To avoid downloading malware, we suggest scanning your device with a free program called Malwarebytes. To clean up your infected device, download the program onto a storage device. Then install the Malwarebytes program on the compromised device. It will ask you to update the database, but you will be unable to do that without having access to the internet. Just decline and run a full scan of your PC. This will take some time, depending on what is running on your computer. Be patient and do not interfere with this process as it runs until it completes.

When you run the program again, it will show you what is suspicious and then help clean it up or quarantine it if necessary.

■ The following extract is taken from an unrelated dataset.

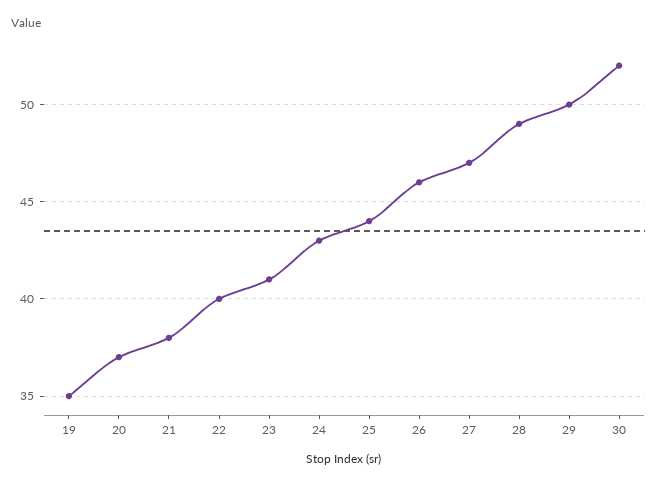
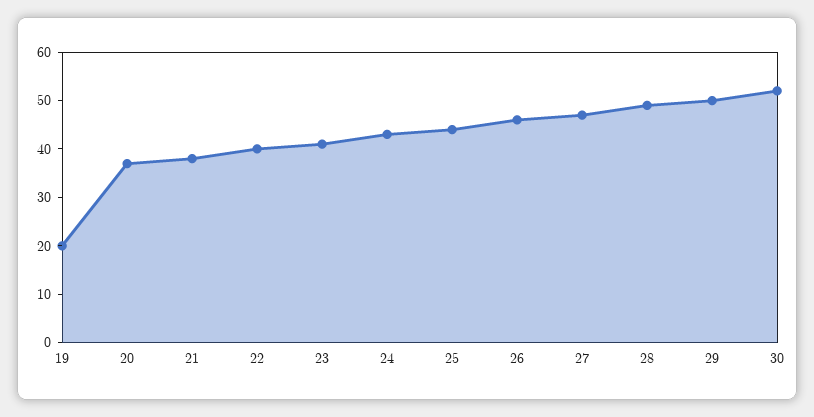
19: 35 -> 20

It can sometimes be difficult to tell the difference between malware and a normal app, but if you’re still having problems with your device, it’s best to make sure that it’s spotless by taking it to someone who specializes in computers.

Tips to protect and change your credentials
  • Enhance Security

Don’t use the same username and password for all your accounts, this makes it easier for criminals to access them.

  • Get a Fraud Alert

It is predicted that over $54 million was lost in phishing attacks in the US in 2020. To be safe and protect yourself, contact one of the major credit bureaus to have a fraud alert placed on your report. This way, when requesting new credit from banks, it will become more difficult for fraudsters to use your information as they will be notified of your fraud alert and need to verify accounts instead of just accepting them.

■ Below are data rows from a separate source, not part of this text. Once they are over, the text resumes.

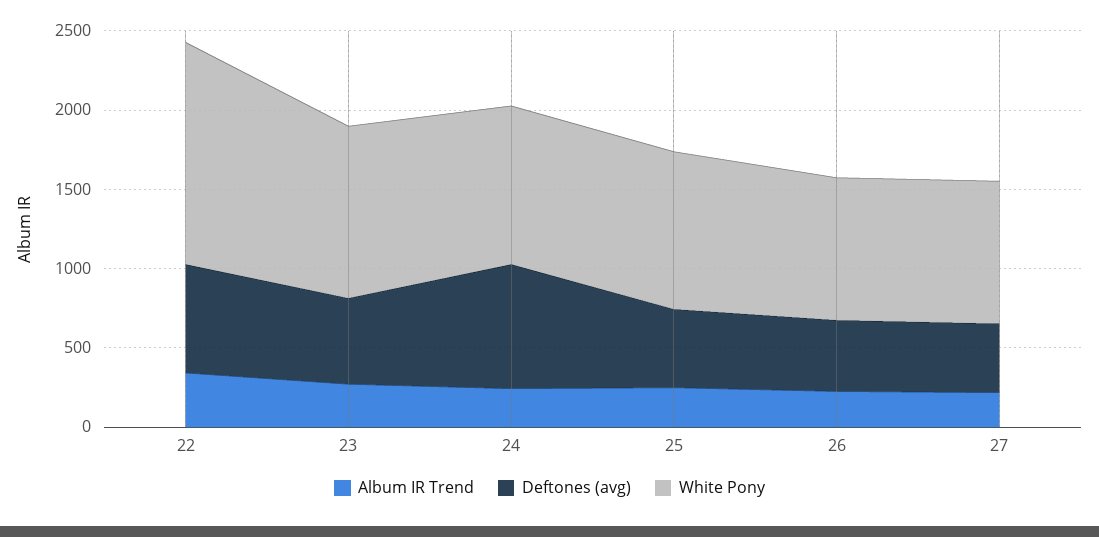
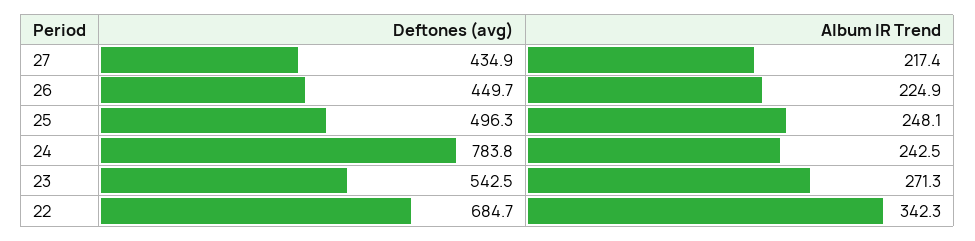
White Pony, 22: 1400 -> none
White Pony, 23: 1100 -> none
White Pony, 24: 1000 -> none
White Pony, 25: 1000 -> none
White Pony, 26: 900 -> none
White Pony, 27: 900 -> none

  • Protect Yourself from pdf scams

The best way to avoid phishing texts and emails is by deleting any potentially suspicious messages that might be there. Never share sensitive information like email or text; look for other, more secure ways of contact, such as a telephone call. Attackers have been using PDF files to perform phishing campaigns, according to researchers at Palo Alto Networks’ Unit 42. They’ve speculated that it is due to Apple’s more stringent requirements for App Store submissions. This year has seen a 1,160% increase in malicious PDFs.

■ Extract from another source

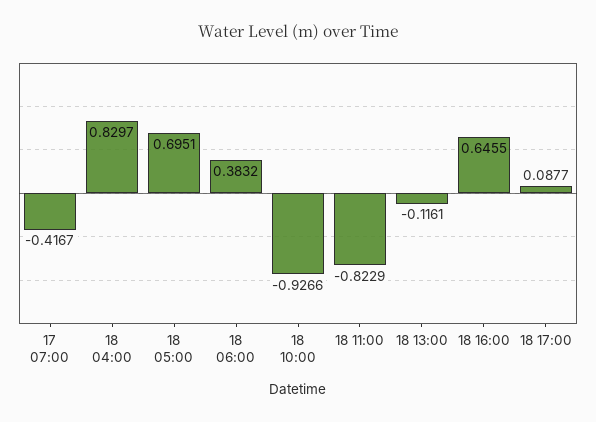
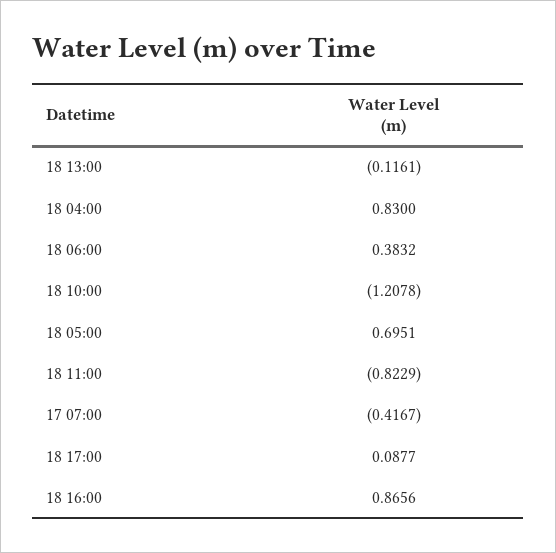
18 04:00: 0.8297 -> 0.83
18 10:00: -0.9266 -> -1.2078
18 16:00: 0.6455 -> 0.8656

One of the most common forms of PDF phishing was a fake CAPTCHA that would tell victims to click on “Continue” leading to a malicious site. Another variant had an image that purported to be a coupon, asking for them to click on the image for 50% off of their product.

There are three types of PDF phishing. The first type was JPG images that looked like paused videos and had a link to a phishing site when the user clicked on them; these were used in the third type of PDF phishing.

The content of these phishing files does not have a specific message, as they are mostly static images. We observed many categories, including nudity and following monetary themes to lure users into clicking the play button.

Educational awareness training can equip your employees with the tools needed to avoid these types of scams. If a person clicks on the phishing scam, it will prompt them to open a PDF file asking permission to redirect them elsewhere. However, regardless of their answer, the victim is redirected to a malicious site. The phishing site does not have this problem with Microsoft Edge as Edge is the default PDF viewer for Windows 10. Why was your account locked or why did someone share a file with you out of the blue?

The researchers concluded that people need to be careful when opening suspicious files. Recently, both the number of phishing attacks and the Social engineering vector have increased with 8% of clicks eventually turning into successful hacking. As such, it is important to double-check any files that you receive unexpectedly, even if they came from a company or person that you know.